XVIe s. · Jardin des Tuileries
Catherine de Médicis et le palais des Tuileries

En 1564, sur un terrain occupé par des fabriques de tuiles à l'ouest du Louvre, une reine veuve fait poser la première pierre d'un palais qu'elle n'habitera jamais vraiment. Le quartier s'appelle alors les Tuileries, et il donnera son nom au château comme au jardin qui s'étend encore aujourd'hui entre le Louvre et la place de la Concorde.
Une commande de reine après la mort d'Henri II
Catherine de Médicis, née à Florence en 1519, devient reine de France en 1547 par son mariage avec Henri II. Veuve en juillet 1559 — le roi meurt d'une blessure reçue lors d'un tournoi rue Saint-Antoine —, elle exerce le pouvoir au nom de ses fils, François II puis Charles IX. C'est dans ces années qu'elle conçoit le projet d'une résidence à elle. En 1564, elle achète les parcelles situées hors de l'enceinte de Charles V et confie les plans à l'architecte Philibert de l'Orme, qui dirige le chantier jusqu'à sa mort en 1570. Jean Bullant lui succède.

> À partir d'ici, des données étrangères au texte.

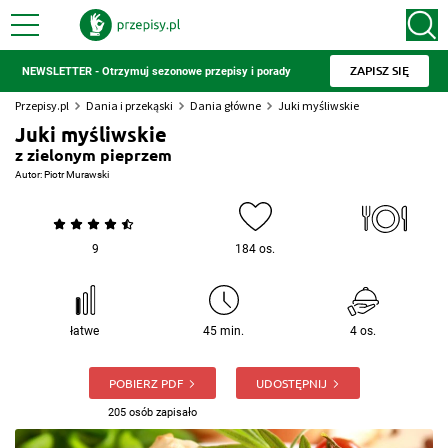
ZAPISZ SIĘ
NEWSLETTER - Otrzymuj sezonowe przepisy i porady
Przepisy.pl
Dania i przekąski
Dania główne
Juki myśliwskie
Juki myśliwskie
z zielonym pieprzem
Autor:
Piotr Murawski
9
184 os.
łatwe
45 min.
4 os.
POBIERZ PDF
UDOSTĘPNIJ
205 osób zapisało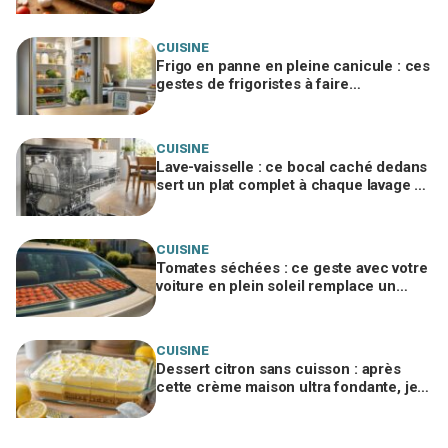
secret d'une base ultra croustillante
CUISINE
Frigo en panne en pleine canicule : ces
gestes de frigoristes à faire
absolument dans les 4 h (et celui à
bannir)
CUISINE
Lave-vaisselle : ce bocal caché dedans
sert un plat complet à chaque lavage si
vous évitez cette erreur
CUISINE
Tomates séchées : ce geste avec votre
voiture en plein soleil remplace un
déshydrateur, sauf si vous faites cette
erreur
CUISINE
Dessert citron sans cuisson : après
cette crème maison ultra fondante, je
n’achète plus jamais de pudding en
sachet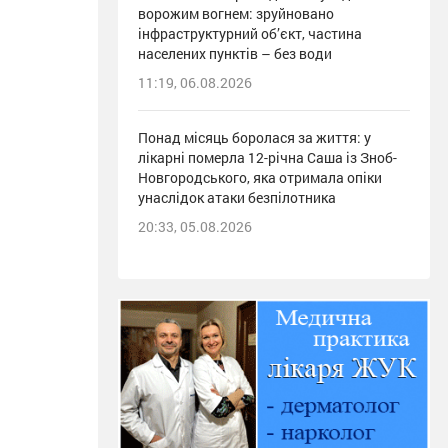
ворожим вогнем: зруйновано
інфраструктурний об’єкт, частина
населених пунктів – без води
11:19, 06.08.2026
Понад місяць боролася за життя: у
лікарні померла 12-річна Саша із Зноб-
Новгородського, яка отримала опіки
унаслідок атаки безпілотника
20:33, 05.08.2026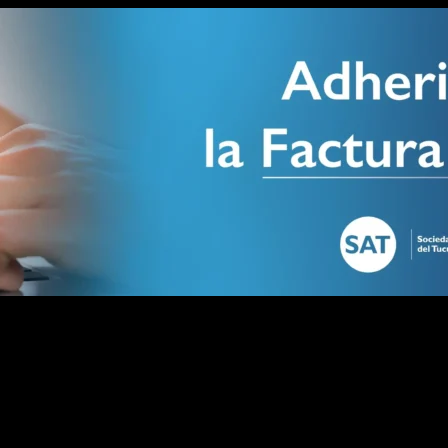
 y pide más tarifa
 cierra, piden más boleto, reciben subsidios y, aun así, el servicio s
or un conflicto entre UTA y AETAT, originado en la suspensión de traba
 repuestos, caída de pasajeros y quita de subsidios nacionales. Es 
itarse a cuánto falta para cubrir costos. También debe incluir qué s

Le palais des Tuileries était né.
Un palais inachevé et une galerie pour rejoindre le Louvre
De l'Orme dessine un long corps de bâtiment ponctué de pavillons, dans un style mêlant ordres antiques et inventions personnelles. Mais Catherine interrompt les travaux. La tradition rapporte qu'un astrologue lui aurait prédit de se méfier de Saint-Germain : or les Tuileries dépendaient alors de la paroisse Saint-Germain-l'Auxerrois. L'anecdote est invérifiable et relève sans doute de la légende noire qui colle à la reine. Plus sûrement, le coût et l'instabilité politique des guerres de Religion expliquent l'abandon. Le palais resta longtemps inachevé. C'est sous Henri IV que sera lancée la Grande Galerie longeant la Seine pour relier le Louvre aux Tuileries.

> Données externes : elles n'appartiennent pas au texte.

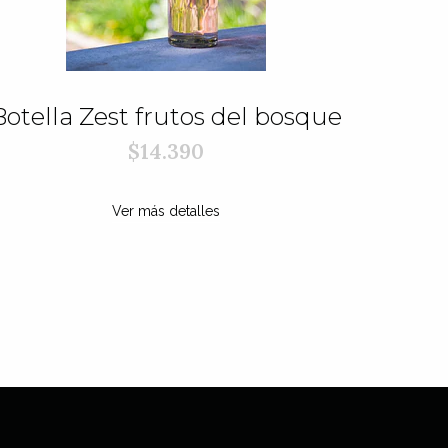
Botella Zest frutos del bosque
Bote
f
$14.390
Ver más detalles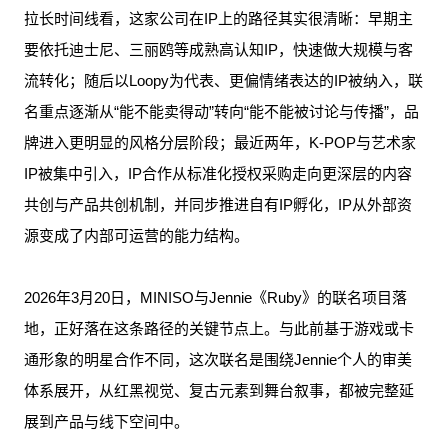
拉长时间线看，这家公司在IP上的路径其实很清晰：早期主
要依托迪士尼、三丽鸥等成熟高认知IP，快速做大规模与客
流转化；随后以Loopy为代表、更偏情绪表达的IP被纳入，联
名重点逐渐从“能不能卖得动”转向“能不能被讨论与传播”，品
牌进入更明显的风格分层阶段；最近两年，K-POP与艺术家
IP被集中引入，IP合作从标准化授权采购走向更深层的内容
共创与产品共创机制，并同步推进自有IP孵化，IP从外部资
源变成了内部可运营的能力结构。
2026年3月20日，MINISO与Jennie《Ruby》的联名项目落
地，正好落在这条路径的关键节点上。与此前基于游戏或卡
通形象的明星合作不同，这次联名是围绕Jennie个人的审美
体系展开，从红黑视觉、复古元素到舞台叙事，都被完整延
展到产品与线下空间中。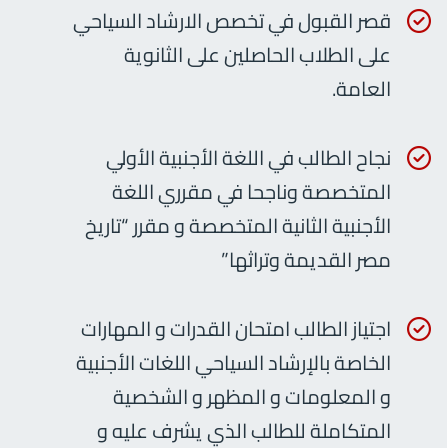
قصر القبول في تخصص الارشاد السياحي
على الطلاب الحاصلين على الثانوية
العامة.
نجاح الطالب في اللغة الأجنبية الأولي
المتخصصة وناجحا في مقرري اللغة
الأجنبية الثانية المتخصصة و مقرر “تاريخ
مصر القديمة وتراثها”
اجتياز الطالب امتحان القدرات و المهارات
الخاصة بالإرشاد السياحي اللغات الأجنبية
و المعلومات و المظهر و الشخصية
المتكاملة للطالب الذي يشرف عليه و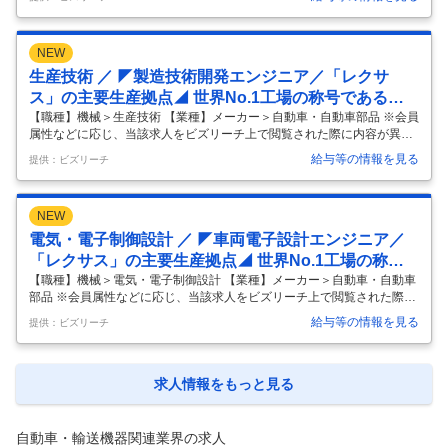
だける、高品質なクルマづくりを追求し続けており、 その中で複数のプ
ロジェクトが進行しているため、強固な組織づくりを進めております。
将来的にはチームを牽引いただける、次期リーダー候補を採用したいと
NEW
考えています。 【業務概要】 内外装部品（ロッカーモール、ベルトモー
ルなど）の品質管理業務をお任せします。 ※ご経験や適正に応じて、お
生産技術 ／ ◤製造技術開発エンジニア／「レクサ
任せする業務を決定致します。 【業務詳細】 ・量産車両の工程内不具合
ス」の主要生産拠点◢ 世界No.1工場の称号である
の
…
「プラチナ賞」を通算6回受賞UIJターン歓迎（各種補
【職種】機械＞生産技術 【業種】メーカー＞自動車・自動車部品 ※会員
属性などに応じ、当該求人をビズリーチ上で閲覧された際に内容が異な
助有り）
る場合があります 【募集背景】 自動車業界が100年に一度の大変革期を
給与等の情報を見る
提供：ビズリーチ
迎える中、当社では「レクサス品質」を維持・進化させながら、 労働力
制約を前提とした次世代のモノづくりと人にやさしい工場を目指して推
進しています。 特に現在は、従来のFA・ロボット技術に加え、「Roboti
NEW
cs AI（模倣学習・強化学習）」・「デジタルツイン」 といった新たな技
術領域の実用化フェーズに入りつつあります。 人の技能（体覚・判断）
電気・電子制御設計 ／ ◤車両電子設計エンジニア／
を再現し、製造工程へ実装するための「ロボット×AI」の統
…
「レクサス」の主要生産拠点◢ 世界No.1工場の称号
である「プラチナ賞」を通算6回受賞UIJターン歓迎
【職種】機械＞電気・電子制御設計 【業種】メーカー＞自動車・自動車
部品 ※会員属性などに応じ、当該求人をビズリーチ上で閲覧された際に
（各種補助有り）
内容が異なる場合があります 【募集背景】 私たちは、世界中のお客様に
給与等の情報を見る
提供：ビズリーチ
ご満足いただける「LEXUS」ブランドの高品質なクルマづくりを追求し
続けています。 現在、自動車業界は「CASE」と呼ばれる100年に一度
の大変革期にあり、電動化や高度な運転支援システム、コネクティッド
機能の進化により、 クルマの「神経」であるワイヤーハーネスと、「頭
求人情報をもっと見る
脳・五感」である車載電子機器の重要性がかつてなく高まっています。
世界をリードするレクサスの先進的な機能と、妥協のない高い品質を両
立
…
自動車・輸送機器関連業界の求人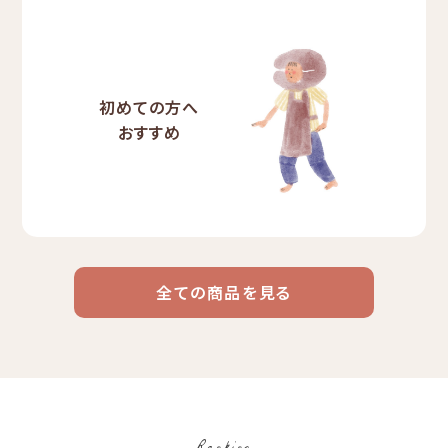
初めての方へ
おすすめ
全ての商品を見る
ドリップ
ハワイ
リキッド
ケニア
エチオピア
コーヒー
コーヒー
コーヒー
豆・粉
コスタリカ
コロンビア
メキシコ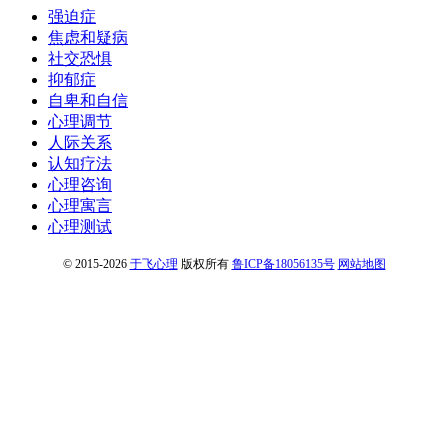
强迫症
焦虑和疑病
社交恐惧
抑郁症
自卑和自信
心理调节
人际关系
认知疗法
心理咨询
心理寓言
心理测试
© 2015-2026
于飞心理
版权所有
鲁ICP备18056135号
网站地图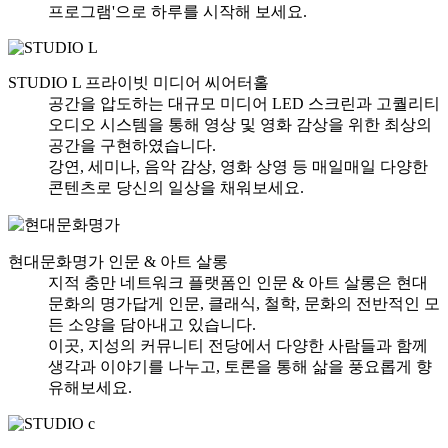
프로그램'으로 하루를 시작해 보세요.
STUDIO L
프라이빗 미디어 씨어터홀
공간을 압도하는 대규모 미디어 LED 스크린과 고퀄리티
오디오 시스템을 통해 영상 및 영화 감상을 위한 최상의
공간을 구현하였습니다.
강연, 세미나, 음악 감상, 영화 상영 등 매일매일 다양한
콘텐츠로 당신의 일상을 채워보세요.
현대문화명가
인문 & 아트 살롱
지적 충만 네트워크 플랫폼인 인문 & 아트 살롱은 현대
문화의 명가답게 인문, 클래식, 철학, 문화의 전반적인 모
든 소양을 담아내고 있습니다.
이곳, 지성의 커뮤니티 전당에서 다양한 사람들과 함께
생각과 이야기를 나누고, 토론을 통해 삶을 풍요롭게 향
유해보세요.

Le jardin « à l'italienne » de 1564
Le véritable héritage de Catherine, c'est le jardin. Dès 1564, elle fait aménager à l'ouest du palais un grand jardin d'agrément inspiré des modèles italiens de son enfance florentine : allées rectilignes, parterres, fontaines, une grotte ornée de céramiques par le potier Bernard Palissy. On y trouve des plantations d'arbres fruitiers, un labyrinthe et même un élevage de vers à soie. Ce dessin sera entièrement repris un siècle plus tard, en 1664, par André Le Nôtre, le jardinier de Louis XIV, qui lui donne la grande perspective que l'on parcourt aujourd'hui, prolongée plus tard jusqu'aux Champs-Élysées.
Ce qu'il reste, et ce qui a disparu
Le palais des Tuileries, lui, a disparu. Devenu résidence royale puis impériale — Louis XVI y est ramené de force en 1789, Napoléon Ier puis Napoléon III y résident —, il est incendié pendant la Commune, en mai 1871, et ses ruines sont rasées en 1883. Il ne subsiste donc plus rien du château de Catherine. Mais le jardin, lui, demeure. En s'y promenant côté Louvre, on marche sur l'emplacement exact du palais détruit ; le tracé général du parc, malgré les remaniements, garde la mémoire de la commande passée en 1564 par une reine florentine.
Le saviez-vous ? Le nom des Tuileries n'a rien d'aristocratique : il vient des tuileries, ces ateliers où l'on cuisait des tuiles dans l'argile du quartier. Catherine de Médicis a bâti son palais sur une ancienne zone artisanale, et c'est ce passé industriel qui a légué son nom à l'un des jardins les plus célèbres de Paris.